A snapping sound off to his right woke him out of his trance.  It was soon followed by the rustling of leaves — rustling too loud to be just a squirrel or even a coyote.  He slowly picked up his rifle and looked through the scope.  The human eye is particularly good at detecting motion and he noticed something large moving toward the clearing.  He followed it with his scope until it moved into the field.

It was a buck. A large buck. No, a huge buck. He quickly counted the points on its antlers as it stopped to eat its last breakfast.  A 12-pointer.  The hunter’s heart began to beat rapidly has he aimed his rifle right at the buck’s heart.
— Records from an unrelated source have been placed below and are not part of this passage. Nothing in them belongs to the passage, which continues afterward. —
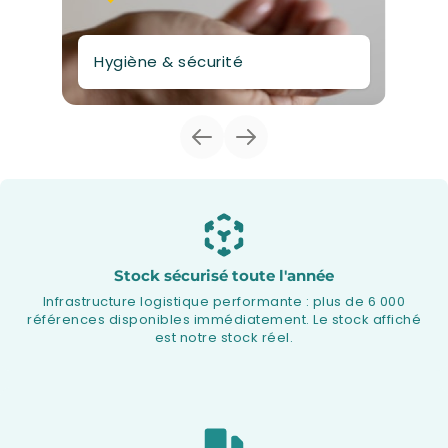
Hygiène & sécurité
In
https://www.medical-biosample.fr/hy
ht
Stock sécurisé toute l'année
Infrastructure logistique performante : plus de 6 000
références disponibles immédiatement. Le stock affiché
est notre stock réel.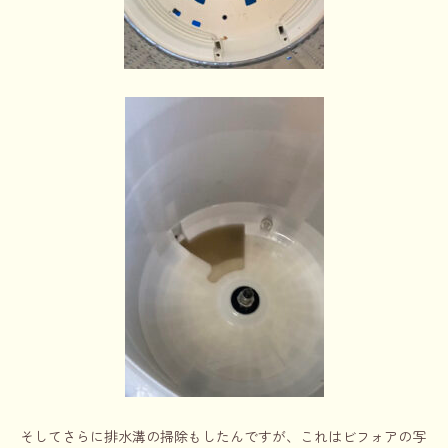
そしてさらに排水溝の掃除もしたんですが、これはビフォアの写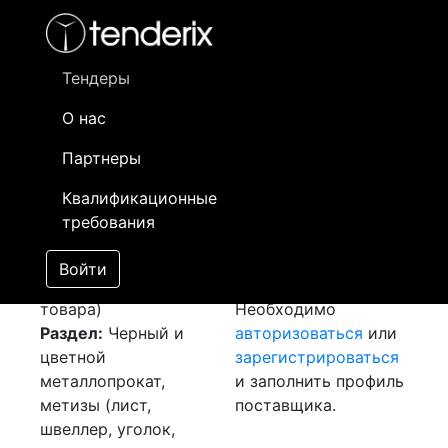
Фильтр
- активный лот
- Завершенный лот
- Закрытый
- сохраненный лот (не опубликован)
Тендеры
О нас
Номер лота
▲
▼
Заказчик
Д
Партнеры
Закупка: Лист
Информация о
16
Квалификационные
медный
[Завершен]
заказчике доступна
требования
[Лот не состоялся]
только
Лот №:
4827
зарегистрированным
Войти
АУКЦИОН (покупка
поставщикам!
товара)
Необходимо
Раздел:
Черный и
авторизоваться
или
цветной
зарегистрироваться
металлопрокат,
и заполнить профиль
метизы (лист,
поставщика.
швеллер, уголок,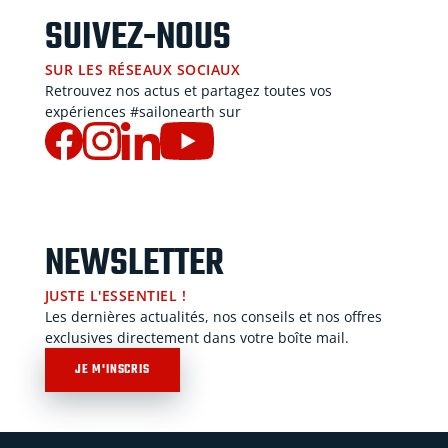
SUIVEZ-NOUS
SUR LES RÉSEAUX SOCIAUX
Retrouvez nos actus et partagez toutes vos
expériences #sailonearth sur
NEWSLETTER
JUSTE L'ESSENTIEL !
Les dernières actualités, nos conseils et nos offres
exclusives directement dans votre boîte mail.
JE M'INSCRIS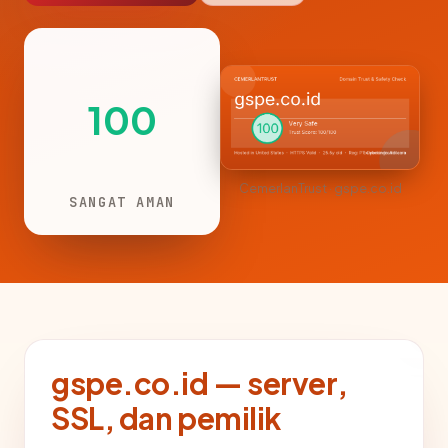
100
CemerlanTrust · gspe.co.id
SANGAT AMAN
gspe.co.id — server,
SSL, dan pemilik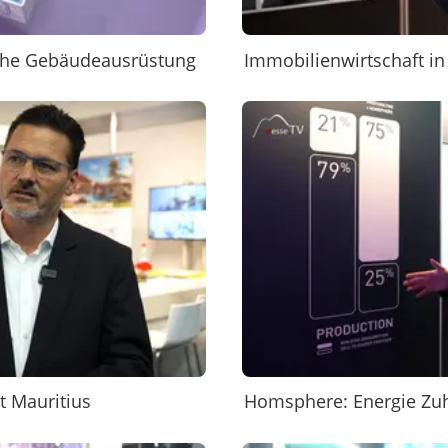
sche Gebäudeausrüstung
Immobilienwirtschaft in
t Mauritius
Homsphere: Energie Zuh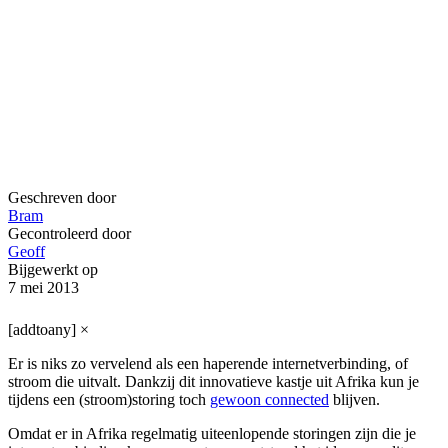
Geschreven door
Bram
Gecontroleerd door
Geoff
Bijgewerkt op
7 mei 2013
[addtoany]
×
Er is niks zo vervelend als een haperende internetverbinding, of
stroom die uitvalt. Dankzij dit innovatieve kastje uit Afrika kun je
tijdens een (stroom)storing toch
gewoon connected
blijven.
Omdat er in Afrika regelmatig uiteenlopende storingen zijn die je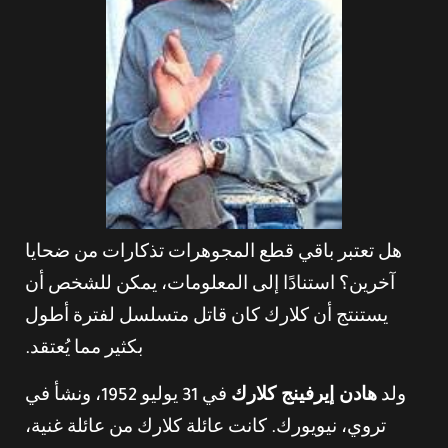
هل تعتبر باقي قطع المجوهرات تذكارات من ضحايا
آخرين؟ استنادًا إلى المعلومات، يمكن للشخص أن
يستنتج أن كلارك كان قاتل متسلسل لفترة أطول
بكثير مما يُعتقد.
ولد
هادن إيرفينج كلارك
في 31 يوليو 1952، ونشأ في
تروي، نيويورك. كانت عائلة كلارك من عائلة غنية،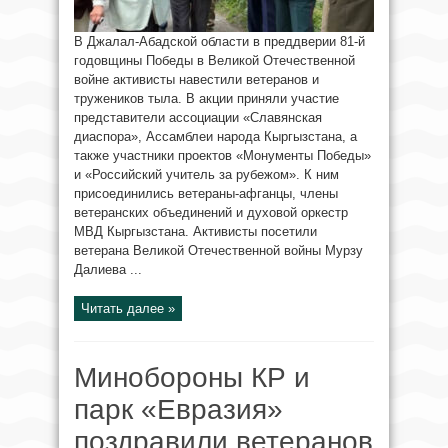
В Джалал-Абадской области в преддверии 81-й
годовщины Победы в Великой Отечественной
войне активисты навестили ветеранов и
тружеников тыла. В акции приняли участие
представители ассоциации «Славянская
диаспора», Ассамблеи народа Кыргызстана, а
также участники проектов «Монументы Победы»
и «Российский учитель за рубежом». К ним
присоединились ветераны-афганцы, члены
ветеранских объединений и духовой оркестр
МВД Кыргызстана. Активисты посетили
ветерана Великой Отечественной войны Мурзу
Далиева ...
Читать далее »
Минобороны КР и
парк «Евразия»
поздравили ветеранов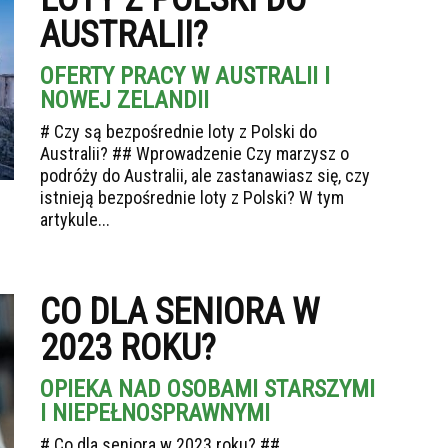
AUSTRALII?
OFERTY PRACY W AUSTRALII I
NOWEJ ZELANDII
# Czy są bezpośrednie loty z Polski do
Australii? ## Wprowadzenie Czy marzysz o
podróży do Australii, ale zastanawiasz się, czy
istnieją bezpośrednie loty z Polski? W tym
artykule...
CO DLA SENIORA W
2023 ROKU?
OPIEKA NAD OSOBAMI STARSZYMI
I NIEPEŁNOSPRAWNYMI
# Co dla seniora w 2023 roku? ##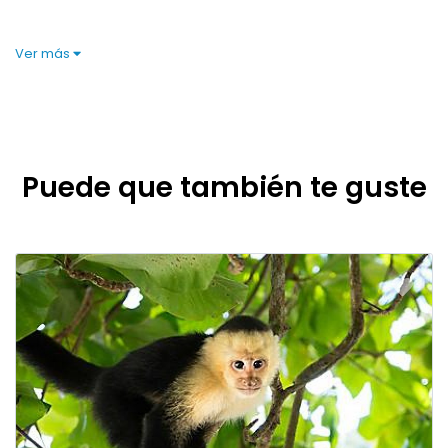
Ver más
Puede que también te guste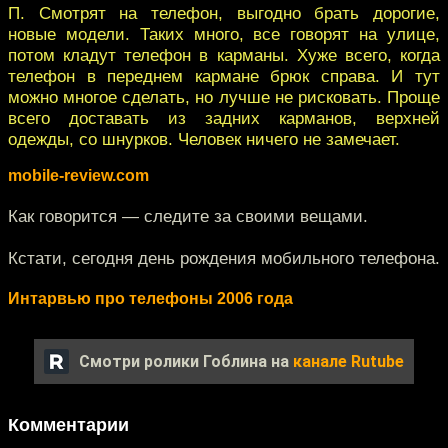
П. Смотрят на телефон, выгодно брать дорогие,
новые модели. Таких много, все говорят на улице,
потом кладут телефон в карманы. Хуже всего, когда
телефон в переднем кармане брюк справа. И тут
можно многое сделать, но лучше не рисковать. Проще
всего доставать из задних карманов, верхней
одежды, со шнурков. Человек ничего не замечает.
mobile-review.com
Как говорится — следите за своими вещами.
Кстати, сегодня день рождения мобильного телефона.
Интарвью про телефоны 2006 года
Смотри ролики Гоблина на
канале Rutube
Комментарии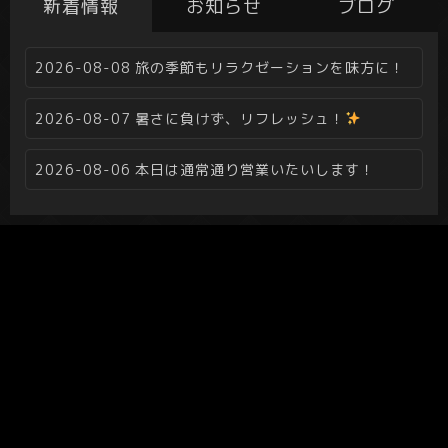
新着情報
お知らせ
ブログ
2026-08-08
旅の季節もリラクゼーションを味方に！
2026-08-07
暑さに負けず、リフレッシュ！
2026-08-06
本日は通常通り営業いたいします！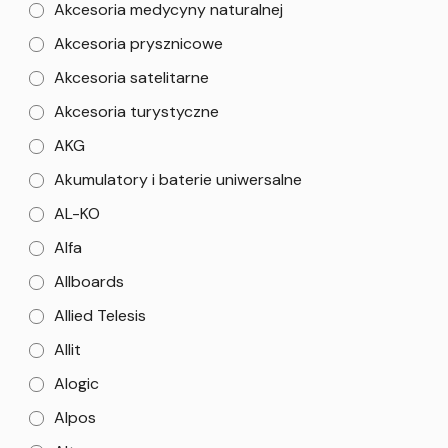
Akcesoria medycyny naturalnej
Akcesoria prysznicowe
Akcesoria satelitarne
Akcesoria turystyczne
AKG
Akumulatory i baterie uniwersalne
AL-KO
Alfa
Allboards
Allied Telesis
Allit
Alogic
Alpos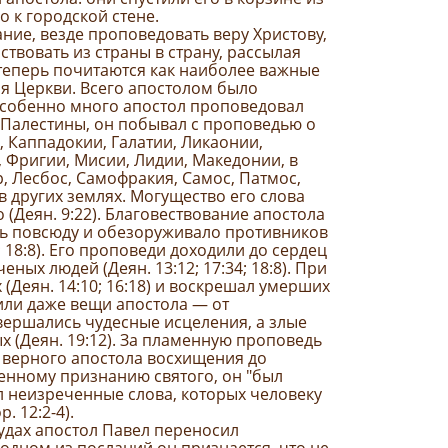
 к городской стене.
ание, везде проповедовать веру Христову,
ствовать из страны в страну, рассылая
теперь почитаются как наиболее важные
я Церкви. Всего апостолом было
Особенно много апостол проповедовал
 Палестины, он побывал с проповедью о
, Каппадокии, Галатии, Ликаонии,
 Фригии, Мисии, Лидии, Македонии, в
р, Лесбос, Самофракия, Самос, Патмос,
в других землях. Могущество его слова
(Деян. 9:22). Благовествование апостола
ь повсюду и обезоруживало противников
12; 18:8). Его проповеди доходили до сердец
ченых людей (Деян. 13:12; 17:34; 18:8). При
(Деян. 14:10; 16:18) и воскрешал умерших
рили даже вещи апостола — от
вершались чудесные исцеления, а злые
 (Деян. 19:12). За пламенную проповедь
 верного апостола восхищения до
венному признанию святого, он "был
л неизреченные слова, которых человеку
. 12:2-4).
удах апостол Павел переносил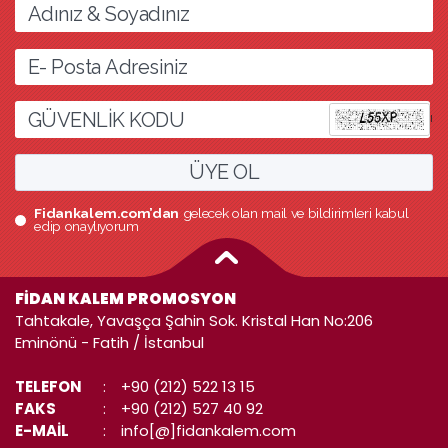
l
ÜYE OL
Fidankalem.com’dan
gelecek olan mail ve bildirimleri kabul
edip onaylıyorum
FİDAN KALEM PROMOSYON
Tahtakale, Yavaşça Şahin Sok. Kristal Han No:206
Eminönü - Fatih / İstanbul
TELEFON
:
+90 (212) 522 13 15
FAKS
:
+90 (212) 527 40 92
E-MAİL
:
info[@]fidankalem.com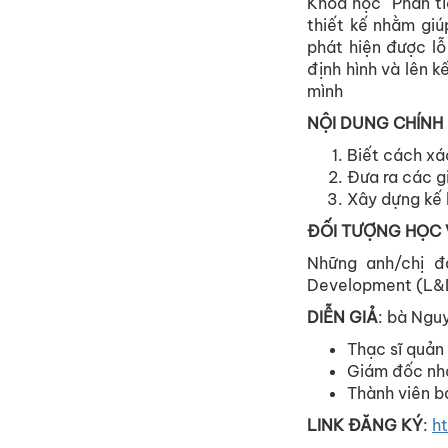
Khóa học "Phân t
thiết kế nhằm giú
phát hiện được lỗ
định hình và lên k
mình
NỘI DUNG CHÍNH
Biết cách xá
Đưa ra các gi
Xây dựng kế 
ĐỐI TƯỢNG HỌC 
Những anh/chị 
Development (L&
DIỄN GIẢ
: bà Ngu
Thạc sĩ quản
Giám đốc nh
Thành viên b
LINK ĐĂNG KÝ
:
h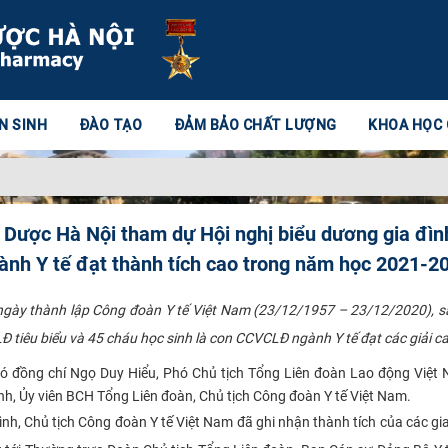
N SINH
ĐÀO TẠO
ĐẢM BẢO CHẤT LƯỢNG
KHOA HỌC
Dược Hà Nội tham dự Hội nghị biểu dương gia đình
ành Y tế đạt thành tích cao trong năm học 2021-2
ngày thành lập Công đoàn Y tế Việt Nam (23/12/1957 – 23/12/2020), sá
tiêu biểu và 45 cháu học sinh là con CCVCLĐ ngành Y tế đạt các giải cao 
hị có đồng chí Ngọ Duy Hiểu, Phó Chủ tịch Tổng Liên đoàn Lao động Việ
nh, Ủy viên BCH Tổng Liên đoàn, Chủ tịch Công đoàn Y tế Việt Nam.
h, Chủ tịch Công đoàn Y tế Việt Nam đã ghi nhận thành tích của các gia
He started to pull the trigger and then stopped.

He slowly put the gun down and felt over his own heart. There he felt the rough ridges of a scar. A massive scar from his cancer surgery.  Cancer that was missed by three other doctors before a fourth found it.

The deer heard the hunter and looked directly at him. Both the man and the animal gazed at each other for a minute before the buck ran off into the woods.

“Today wasn’t your day to die.” the hunter said, “Just like it wasn’t my time either.  You won’t be so lucky next time. ”  He stopped for a moment, rubbed his scar and whispered under his breath, “next time.”

The hunter had given the buck another precious chance to live — Just like the one he had received not so long ago. He set the gun down and watched the dawn wrap its arms around the woods around him.